“Electoral Commissions, Africa’s New Kingmakers” from The Independent in Kampala.
During the immediate weeks of violence and uncertainty in Kenya following the December 2007 election I had lunch with a politician from the western part of the country. This person had been in parliament but both lost out for re-election as a PNU candidate and was personally impacted by the violence. The story of the election as related from the perspective of this person for whom I have great respect was that as soon as President Kibaki acted unilaterally to appoint his own choices to fill the seats on the Electoral Commission of Kenya in the fall of 2007, the opposition figures in the area represented by this MP felt that it was clear that Kibaki and his team were committed to rigging the elections to stay in power and all bets were off. From that point, this person felt that their own chance for a fair election in an opposition oriented district were also taken away.
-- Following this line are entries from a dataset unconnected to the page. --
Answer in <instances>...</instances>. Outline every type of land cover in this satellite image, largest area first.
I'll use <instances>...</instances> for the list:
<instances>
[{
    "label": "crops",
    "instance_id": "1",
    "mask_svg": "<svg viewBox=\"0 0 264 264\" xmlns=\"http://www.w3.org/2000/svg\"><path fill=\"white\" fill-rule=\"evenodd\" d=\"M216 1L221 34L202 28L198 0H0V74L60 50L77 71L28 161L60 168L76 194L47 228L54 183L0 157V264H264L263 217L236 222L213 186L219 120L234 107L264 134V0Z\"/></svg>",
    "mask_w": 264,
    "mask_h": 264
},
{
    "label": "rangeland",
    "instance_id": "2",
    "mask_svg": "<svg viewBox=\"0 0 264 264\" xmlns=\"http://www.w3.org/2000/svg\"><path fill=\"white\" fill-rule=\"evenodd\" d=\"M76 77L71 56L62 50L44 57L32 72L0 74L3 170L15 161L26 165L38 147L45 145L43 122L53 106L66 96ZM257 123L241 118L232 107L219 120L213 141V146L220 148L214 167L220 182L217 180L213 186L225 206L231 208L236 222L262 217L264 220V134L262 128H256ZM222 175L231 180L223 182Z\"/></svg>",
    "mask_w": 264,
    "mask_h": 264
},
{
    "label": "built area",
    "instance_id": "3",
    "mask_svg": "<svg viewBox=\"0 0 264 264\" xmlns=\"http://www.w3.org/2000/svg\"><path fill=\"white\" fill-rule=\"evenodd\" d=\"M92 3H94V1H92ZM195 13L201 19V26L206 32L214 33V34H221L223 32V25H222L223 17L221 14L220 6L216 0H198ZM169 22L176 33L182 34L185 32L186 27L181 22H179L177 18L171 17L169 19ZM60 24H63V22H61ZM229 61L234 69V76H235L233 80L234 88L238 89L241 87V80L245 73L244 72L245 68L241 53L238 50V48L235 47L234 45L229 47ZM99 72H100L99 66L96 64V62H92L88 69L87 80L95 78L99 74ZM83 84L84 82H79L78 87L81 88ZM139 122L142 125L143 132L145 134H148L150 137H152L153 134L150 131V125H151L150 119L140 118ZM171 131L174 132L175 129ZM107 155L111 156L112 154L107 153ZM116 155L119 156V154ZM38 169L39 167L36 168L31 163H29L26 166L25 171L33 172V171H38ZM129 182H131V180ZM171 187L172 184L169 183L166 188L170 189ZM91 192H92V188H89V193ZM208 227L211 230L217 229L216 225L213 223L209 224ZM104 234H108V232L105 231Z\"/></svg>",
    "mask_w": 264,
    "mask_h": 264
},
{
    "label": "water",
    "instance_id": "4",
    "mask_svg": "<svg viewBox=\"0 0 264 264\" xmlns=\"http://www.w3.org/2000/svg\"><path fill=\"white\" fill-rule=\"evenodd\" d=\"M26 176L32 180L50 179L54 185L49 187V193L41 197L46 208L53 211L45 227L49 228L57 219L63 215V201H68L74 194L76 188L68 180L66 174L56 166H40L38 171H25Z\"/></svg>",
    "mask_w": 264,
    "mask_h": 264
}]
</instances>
An election commission appointed by one candidate, a sitting president running for re-election, is a recipe for serious trouble. In Kenya the mechanism was in place through the 1997 Inter-Party Parliamentary agreement for collaborative appointment of the ECK membership. Unfortunately, the agreement had not been given binding force of law. When Kibaki chose to ignore the prior agreement and acted to fill the ECK with his own people, Western donors in public consoled themselves with the notion that the Kibaki’s last minute reappointment of the ECK chairman Samuel Kivuitu, who had acquited himself appropriately in the 2002 election and the 2005 referendum (both landslides) would be enough to save the day. And Kibaki had not technically violated the letter of the law in making unilateral appointments.
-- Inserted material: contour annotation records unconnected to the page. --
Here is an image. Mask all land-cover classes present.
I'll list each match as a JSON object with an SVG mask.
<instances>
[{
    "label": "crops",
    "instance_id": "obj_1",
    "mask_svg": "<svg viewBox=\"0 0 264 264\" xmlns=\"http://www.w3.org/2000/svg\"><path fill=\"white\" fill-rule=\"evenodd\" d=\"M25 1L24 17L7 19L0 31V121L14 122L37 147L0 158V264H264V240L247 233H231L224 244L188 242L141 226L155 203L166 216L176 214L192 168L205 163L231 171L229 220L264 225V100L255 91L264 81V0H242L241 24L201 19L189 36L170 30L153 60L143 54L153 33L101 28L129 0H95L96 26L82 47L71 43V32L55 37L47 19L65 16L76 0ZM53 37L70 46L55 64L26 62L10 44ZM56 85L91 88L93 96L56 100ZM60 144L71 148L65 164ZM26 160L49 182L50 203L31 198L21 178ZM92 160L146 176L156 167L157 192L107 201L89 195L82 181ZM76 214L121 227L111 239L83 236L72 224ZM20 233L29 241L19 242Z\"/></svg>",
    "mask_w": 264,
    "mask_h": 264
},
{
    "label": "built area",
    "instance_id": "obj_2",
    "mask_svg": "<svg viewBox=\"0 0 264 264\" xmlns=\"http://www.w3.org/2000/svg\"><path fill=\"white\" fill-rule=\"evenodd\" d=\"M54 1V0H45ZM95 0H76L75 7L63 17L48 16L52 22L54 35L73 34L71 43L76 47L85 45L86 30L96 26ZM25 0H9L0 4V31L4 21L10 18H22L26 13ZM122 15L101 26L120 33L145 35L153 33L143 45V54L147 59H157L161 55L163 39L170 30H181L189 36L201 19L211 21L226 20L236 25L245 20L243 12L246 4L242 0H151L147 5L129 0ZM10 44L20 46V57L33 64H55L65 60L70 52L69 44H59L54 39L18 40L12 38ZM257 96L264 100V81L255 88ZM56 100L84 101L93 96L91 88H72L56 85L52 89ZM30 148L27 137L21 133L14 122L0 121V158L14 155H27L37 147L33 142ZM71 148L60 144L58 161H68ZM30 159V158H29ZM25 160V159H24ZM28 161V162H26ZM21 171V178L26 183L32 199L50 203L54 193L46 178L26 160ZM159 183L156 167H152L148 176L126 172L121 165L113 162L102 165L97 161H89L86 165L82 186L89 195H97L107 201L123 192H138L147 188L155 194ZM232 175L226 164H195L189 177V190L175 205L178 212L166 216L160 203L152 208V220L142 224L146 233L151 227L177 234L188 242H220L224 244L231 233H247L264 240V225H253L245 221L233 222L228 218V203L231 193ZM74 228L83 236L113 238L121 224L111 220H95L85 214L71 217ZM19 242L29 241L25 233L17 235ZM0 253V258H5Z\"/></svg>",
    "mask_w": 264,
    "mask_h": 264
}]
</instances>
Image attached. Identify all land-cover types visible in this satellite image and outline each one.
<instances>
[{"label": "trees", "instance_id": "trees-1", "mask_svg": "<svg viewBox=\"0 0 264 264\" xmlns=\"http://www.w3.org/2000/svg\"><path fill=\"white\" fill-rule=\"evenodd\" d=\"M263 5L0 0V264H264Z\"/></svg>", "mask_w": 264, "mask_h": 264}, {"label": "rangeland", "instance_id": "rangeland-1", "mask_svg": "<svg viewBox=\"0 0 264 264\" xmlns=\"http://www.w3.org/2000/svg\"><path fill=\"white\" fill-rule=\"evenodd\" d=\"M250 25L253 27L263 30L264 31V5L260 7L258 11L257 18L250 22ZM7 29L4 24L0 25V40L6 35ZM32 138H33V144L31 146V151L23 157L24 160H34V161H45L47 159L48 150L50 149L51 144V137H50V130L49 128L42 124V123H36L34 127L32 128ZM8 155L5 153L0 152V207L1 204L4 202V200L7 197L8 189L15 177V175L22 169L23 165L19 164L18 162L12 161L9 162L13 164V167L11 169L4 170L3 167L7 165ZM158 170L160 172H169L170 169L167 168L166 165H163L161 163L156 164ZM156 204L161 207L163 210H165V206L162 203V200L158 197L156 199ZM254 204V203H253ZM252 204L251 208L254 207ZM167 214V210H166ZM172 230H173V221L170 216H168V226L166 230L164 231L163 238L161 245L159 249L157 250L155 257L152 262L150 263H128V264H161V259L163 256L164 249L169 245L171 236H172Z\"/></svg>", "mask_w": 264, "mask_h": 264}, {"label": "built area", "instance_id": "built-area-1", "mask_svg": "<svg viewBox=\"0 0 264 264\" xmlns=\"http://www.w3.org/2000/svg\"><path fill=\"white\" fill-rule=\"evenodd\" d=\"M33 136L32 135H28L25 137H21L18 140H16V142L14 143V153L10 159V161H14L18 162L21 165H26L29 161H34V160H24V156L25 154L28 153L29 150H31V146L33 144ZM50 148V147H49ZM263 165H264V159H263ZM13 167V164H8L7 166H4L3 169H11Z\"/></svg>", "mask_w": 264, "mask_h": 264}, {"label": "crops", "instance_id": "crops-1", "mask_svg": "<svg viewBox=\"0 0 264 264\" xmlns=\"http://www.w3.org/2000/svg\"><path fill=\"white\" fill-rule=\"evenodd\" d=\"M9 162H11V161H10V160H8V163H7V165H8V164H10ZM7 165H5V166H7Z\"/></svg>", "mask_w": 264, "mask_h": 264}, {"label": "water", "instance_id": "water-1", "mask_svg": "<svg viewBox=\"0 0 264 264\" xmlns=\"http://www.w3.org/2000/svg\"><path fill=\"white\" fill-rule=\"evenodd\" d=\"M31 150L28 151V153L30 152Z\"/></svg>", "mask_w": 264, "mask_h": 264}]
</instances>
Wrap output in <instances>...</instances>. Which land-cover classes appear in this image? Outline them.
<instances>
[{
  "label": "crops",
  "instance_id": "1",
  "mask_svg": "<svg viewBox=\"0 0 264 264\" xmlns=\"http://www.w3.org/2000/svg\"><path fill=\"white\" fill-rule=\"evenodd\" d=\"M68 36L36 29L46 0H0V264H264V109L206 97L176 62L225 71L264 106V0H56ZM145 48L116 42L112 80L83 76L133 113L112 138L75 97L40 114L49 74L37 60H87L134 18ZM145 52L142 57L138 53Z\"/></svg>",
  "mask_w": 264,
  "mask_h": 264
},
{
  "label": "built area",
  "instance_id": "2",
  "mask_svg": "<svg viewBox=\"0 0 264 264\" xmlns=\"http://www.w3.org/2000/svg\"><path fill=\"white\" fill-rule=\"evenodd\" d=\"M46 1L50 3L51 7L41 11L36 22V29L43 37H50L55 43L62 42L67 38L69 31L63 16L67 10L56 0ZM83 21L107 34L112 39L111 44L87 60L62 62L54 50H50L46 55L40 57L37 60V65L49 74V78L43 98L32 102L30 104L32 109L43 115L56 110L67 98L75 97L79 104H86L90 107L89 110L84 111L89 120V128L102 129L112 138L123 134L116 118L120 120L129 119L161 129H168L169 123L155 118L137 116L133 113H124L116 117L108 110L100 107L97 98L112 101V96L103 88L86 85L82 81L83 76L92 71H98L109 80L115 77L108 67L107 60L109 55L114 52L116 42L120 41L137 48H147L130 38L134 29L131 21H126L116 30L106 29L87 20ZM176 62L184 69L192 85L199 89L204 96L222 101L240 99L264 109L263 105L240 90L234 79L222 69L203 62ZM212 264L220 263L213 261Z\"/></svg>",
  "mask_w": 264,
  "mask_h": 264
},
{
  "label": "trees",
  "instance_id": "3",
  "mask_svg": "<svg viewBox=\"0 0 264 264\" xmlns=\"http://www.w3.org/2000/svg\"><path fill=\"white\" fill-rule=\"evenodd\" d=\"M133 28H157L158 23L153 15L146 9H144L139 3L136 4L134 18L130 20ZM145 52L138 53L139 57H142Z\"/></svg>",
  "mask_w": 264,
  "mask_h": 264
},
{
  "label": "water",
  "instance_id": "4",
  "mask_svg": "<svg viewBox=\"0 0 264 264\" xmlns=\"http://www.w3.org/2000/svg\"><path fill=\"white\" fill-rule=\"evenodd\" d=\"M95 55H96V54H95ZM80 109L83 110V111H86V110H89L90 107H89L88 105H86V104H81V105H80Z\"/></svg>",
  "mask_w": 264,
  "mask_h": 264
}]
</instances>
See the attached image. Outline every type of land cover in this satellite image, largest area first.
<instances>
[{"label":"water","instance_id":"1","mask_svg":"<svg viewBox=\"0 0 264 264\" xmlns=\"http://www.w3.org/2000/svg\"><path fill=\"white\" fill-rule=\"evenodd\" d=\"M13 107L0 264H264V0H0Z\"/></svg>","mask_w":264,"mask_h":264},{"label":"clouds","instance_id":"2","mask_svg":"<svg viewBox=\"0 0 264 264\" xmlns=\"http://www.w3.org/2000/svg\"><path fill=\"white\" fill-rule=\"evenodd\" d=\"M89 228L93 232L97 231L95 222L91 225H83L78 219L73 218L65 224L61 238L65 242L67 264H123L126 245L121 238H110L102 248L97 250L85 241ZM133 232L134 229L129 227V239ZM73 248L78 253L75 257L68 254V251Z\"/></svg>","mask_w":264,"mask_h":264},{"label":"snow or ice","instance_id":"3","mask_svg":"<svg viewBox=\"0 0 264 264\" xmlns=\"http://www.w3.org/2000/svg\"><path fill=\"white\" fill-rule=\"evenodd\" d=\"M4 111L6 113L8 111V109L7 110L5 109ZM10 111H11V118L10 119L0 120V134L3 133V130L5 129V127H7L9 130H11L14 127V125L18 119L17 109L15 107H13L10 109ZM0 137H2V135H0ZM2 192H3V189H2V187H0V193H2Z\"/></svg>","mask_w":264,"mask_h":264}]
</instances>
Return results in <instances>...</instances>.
Ultimately, we now know, Kivuitu was sidelined to allow the manipulation of the vote tallies, and was successfully pressured to go ahead and declare Kibaki the winner when he admittedly did not know who had won and to facilitate an extraordinary “quickie” swearing in of Kibaki that Sunday evening at State House.
In the case of Uganda, we have the determination of the Ugandan Supreme Court that there were serious problems with the last election in 2006. Althought the Ugandan Electoral Commission has just issued a statement denying incompetence and asserting that past problems have been addressed, this message on behalf of “the government” does not attempt to argue that the Commission is substantively independent from the incumbent administration.
What real excuse has Museveni offered to reject the concerns of donors to reform the Commission to secure a level playing field for 2011?